Es sind Antworten, die nachdenklich machen und Indizien sind für einen gesellschaftlichen Wandel, den wir alle wahrnehmen: "In einem kleinen Anteil unserer Gesellschaft wird die Hemmschwelle zu radikal vorgebrachten Äußerungen immer geringer." "Ein früher nicht denkbarer Stil wird zur Normalität." "Fehlende Umgangsformen, vielleicht auch aufgrund mangelnder Erziehung, fördern die deutlich vermehrt auftretende Respektlosigkeit." "Der Umgang in den Gremien ist teilweise besorgniserregend." "Kein Respekt mehr." "Menschen sind der Überzeugung, dass man im öffentlichen Bereich einfach mit Beleidigungen und Anfeindungen leben können müsse."
- Bürgermeister fordert Respekt: "Wir sind auch nur Menschen"
Die hohe Beteiligung zeigt, dass das Thema einen Nerv getroffen hat
Das ist nur eine kleine Auswahl an Antworten, die uns unterfränkische Bürgermeister auf die Frage gegeben haben, wie sie den Umgang in ihrem Alltag im Amt erleben. Ihnen hatten wir vor wenigen Wochen einen Fragenkatalog zugesandt. Nach dem offenbar rassistisch motivierten Mord im Juni am Kasseler Regierungspräsidenten Walter Lübcke sowie dem Ergebnis einer ARD-Umfrage, der zufolge hierzulande mehr als 50 Prozent der Bürgermeister schon einmal bedroht worden sind, wollte diese Redaktion wissen: Wie stellt sich die Situation in Unterfranken dar? Ist die Region eine Insel der Glückseligkeit oder sind auch hier Bedrohungen und Angriffe an der Tagesordnung? Von 308 unterfränkischen Bürgermeistern haben 124 geantwortet – mehr als ein Drittel. Dafür sagen wir Danke. Die hohe Beteiligung und die intensive Auseinandersetzung mit den Fragen zeigen uns, dass das Thema einen Nerv getroffen hat.
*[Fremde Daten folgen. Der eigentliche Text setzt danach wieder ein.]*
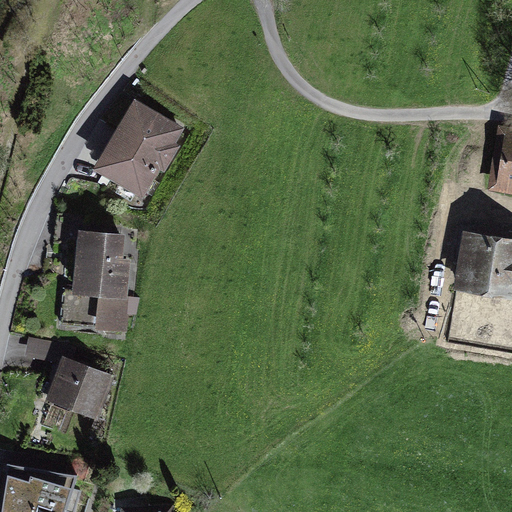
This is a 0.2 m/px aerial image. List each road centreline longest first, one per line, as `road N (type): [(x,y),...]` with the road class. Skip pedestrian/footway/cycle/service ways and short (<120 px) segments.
road 1 (residential): [(0,362),(19,261),(48,192),(124,85),(202,0)]
road 2 (residential): [(261,0),(274,50),(313,102),(357,119),(511,124)]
Die Auswertung der Main-Post-Umfrage ist nicht repräsentativ, und doch ist sie eine Art Seismograph. Viele der Aussagen sind kleine Erschütterungen, die zusammengesetzt ein Bild für die Region abgeben: Bürgermeister sehen sich in einem hohem Maße persönlichen Anfeindungen ausgesetzt. Ein Phänomen, das in den vergangenen Jahren zugenommen habe – und das sich ändern muss. Sonst gibt es bald gar keine fähigen Kandidaten mehr.
- Rechter Hass: Auch Politiker in Unterfranken wurden bedroht (Archiv)
Aber nicht nur der Ton wird rauer: Die konstruktive Kritikkultur zerbröselt. Es wird gehasst, beleidigt, gedroht – aber, und das ist kein Einzelfall in Deutschland, auch zur Tat geschritten. Es sind deshalb Antworten, die sich jeder zu Herzen nehmen sollte. Jeder Bürger sollte sein Tun, sein Schreiben, seinen Internet-Kommentar hinterfragen. Und zwar nicht nur im Zusammenhang mit einem Bürgermeister und Verwaltungsangestellten, die übrigens auch oft genug Zielscheibe des Zorns sind, sondern in der Auseinandersetzung mit jedem Menschen.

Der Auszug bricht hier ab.